Each line contains exactly one object name. When read, a commit_graft
will be constructed, which has nr_parent < 0 to make it easier
to discern from user provided grafts.
Note that the shallow feature could not be changed easily to
use replace refs: a commit containing a `mergetag` is not allowed
to be replaced, not even by a root commit. Such a commit can be
made shallow, though. Also, having a `shallow` file explicitly
listing all the commits made shallow makes it a *lot* easier to
do shallow-specific things such as to deepen the history.
Since fsck-objects relies on the library to read the objects,
it honours shallow commits automatically.
There are some unfinished ends of the whole shallow business:
- maybe we have to force non-thin packs when fetching into a
shallow repo (ATM they are forced non-thin).
- A special handling of a shallow upstream is needed.
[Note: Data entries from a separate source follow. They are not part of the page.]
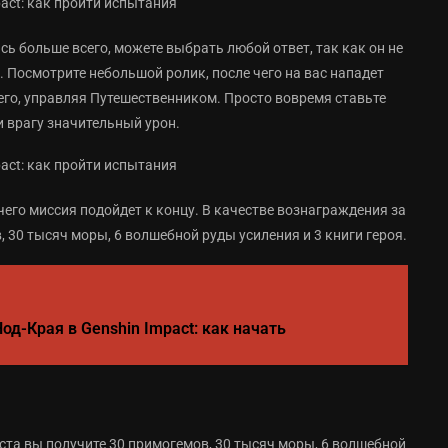
сь больше всего, можете выбрать любой ответ, так как он не
. Посмотрите небольшой ролик, после чего на вас нападет
его, управляя Путешественником. Просто вовремя ставьте
и врагу значительный урон.
 чего миссия подойдет к концу. В качестве вознаграждения за
 30 тысяч моры, 6 волшебной руды усиления и 3 книги героя.
од-Края в Genshin Impact: как начать
ста вы получите 30 примогемов, 30 тысяч моры, 6 волшебной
At some
stage, upload-pack has to check if it sends a shallow commit,
and it should send that information early (or fail, if the
client does not support shallow repositories). There is no
support at all for this in this patch series.
- Instead of locking $GIT_DIR/shallow at the start, just
the timestamp of it is noted, and when it comes to writing it,
a check is performed if the mtime is still the same, dying if
it is not.
- It is unclear how "push into/from a shallow repo" should behave.
- If you deepen a history, you'd want to get the tags of the
newly stored (but older!) commits. This does not work right now.
To make a shallow clone, you can call "git-clone --depth 20 repo".
The result contains only commit chains with a length of at most 20.
It also writes an appropriate $GIT_DIR/shallow.
You can deepen a shallow repository with "git-fetch --depth 20
repo branch", which will fetch branch from repo, but stop at depth
20, updating $GIT_DIR/shallow.
The special depth 2147483647 (or 0x7fffffff, the largest positive
number a signed 32-bit integer can contain) means infinite depth.